Jesus is that Good Shepherd who not only loved His Father, He loved us. He came down into our world not only out of a sense of duty, but with a sense of compassion. No one forced him to lay down his life, he laid it down of his own accord, we rest this afternoon in truth #1 – that this Good Shepherd was both sent and he came willingly on our behalf. For the joy set before him, this shepherd fixed his eyes on the city of Jerusalem, he would not be distracted until he had endured the cross, suffered every bit of shame, and was crucified until he was dead and buried.
The second truth in which we rest is that this Good Shepherd didn’t stay dead. He rose up again on the third day, and because he lives, at least four things are true. 1) Because Christ is risen, we may be confident that He is who he said he was, the Son of God. 2) Because he is risen we may sure that all of Holy Scripture is true. 3) Because Christ is risen, we may be sure that the Father accepted the sacrifice of His Son as full and complete payment for our sins.4) Because Christ is risen, we may be certain that the day is coming when the archangel will shout, the trumpet will sound, Jesus will come back in all kinds of glory, and this kind and generous man of faith will rise up again. Already now, we believe that his soul, his spirit is in the presence of Christ. Already now, we know he is resting from his labors, already now, we know that no more troubles or trials can even get close to touching him.
So many sweet memories you all have of Gordon, this is most certainly true. He was easy to like, a pleasure to know, and as consistently cheerful a man as you could know. Some of you have fishing stories to tell about Gordon, others could tell about his golf game, many of you will long remember how he would wear button down shirts, not sweatshirts, he would wear dress slacks, not sweat pants, real shoes and not slippers. A man with his life in order, he was.

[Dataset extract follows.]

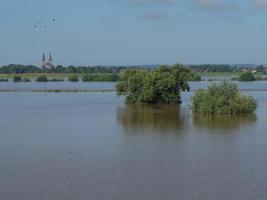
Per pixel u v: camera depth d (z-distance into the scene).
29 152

If he said he would call you at 8:30 in the morning, he would call you at 8:30 in the morning.
We remember today how grateful Gordon was not only to share 43 years of God’s grace with LaJune, but also 27 years of his Good Shepherd’s love with Ella. There was no way of him knowing where his journey of life would go, no way of knowing which roads would be taken, which cities would be his dwelling places, no way of knowing how long the ride would be, but he knew who it was that was always with him, he knew his sins were forgiven, he knew his mansion in heaven was on reserve.
I will long remember him coming forward for communion, and as I handed him the little glass of wine, he would hold it up in the air, as if to say cheers, as if to say how blessed am I, as if to say, Jesus loves me, as if to say, I know in whom I trust, as if to say, the Lord is my shepherd, I shall not want, I have everything I need, and down the hatch it would go, and on his way, Gordon would go, resting in God’s promises, standing in his grace.
For a couple of years now, Pastor Muther and I had the privilege of driving on down to Blue Earth, talking smart, visiting with, and then inviting Gordon to taste his Lord’s goodness in the mystery of Holy Communion. Always I would ask him if he was sorry for his sins, if he believed in Jesus as his Savior, and if he promised to live the strong Christian life to the best of his ability. Always he would say yes, and always he would receive God’s forgiveness into his heart and soul. After communion, we always prayed.
This afternoon, I close with a prayer similar to a prayer I often pray with the older Christians after communion, and with Gordon, the prayer went something like this. “Gracious God, I pray today for Gordon’s children, grandchildren, and great grandchildren. I pray that you would send your angels to be with them, that the wicked foe would have no power over them. I pray that all of Gordon’s descendants, family, and friends would be in the Christian faith, that they would be strong and growing in that faith through all the chapters of life, that they would be a blessing to so many others along the way. I pray that you would follow them around with the goodness and mercy that only you can give and that Gordon Dumdei would rest in peace. In Jesus’ Name. Amen.